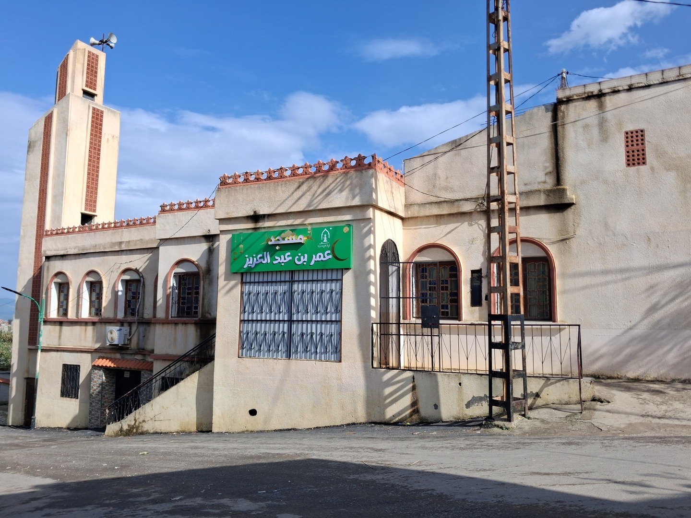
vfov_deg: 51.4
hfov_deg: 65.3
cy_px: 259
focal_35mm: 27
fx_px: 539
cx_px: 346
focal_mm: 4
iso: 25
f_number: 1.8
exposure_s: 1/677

========

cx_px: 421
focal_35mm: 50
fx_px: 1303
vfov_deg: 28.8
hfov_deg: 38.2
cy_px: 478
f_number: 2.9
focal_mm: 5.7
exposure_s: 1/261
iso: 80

========

[EXERCISE]
Beginning at the line above that contains "vfov_deg: 51.4", return each line exactly through the line that contains "exposure_s: 1/677", and no others.

[WRITTEN REPLY]
vfov_deg: 51.4
hfov_deg: 65.3
cy_px: 259
focal_35mm: 27
fx_px: 539
cx_px: 346
focal_mm: 4
iso: 25
f_number: 1.8
exposure_s: 1/677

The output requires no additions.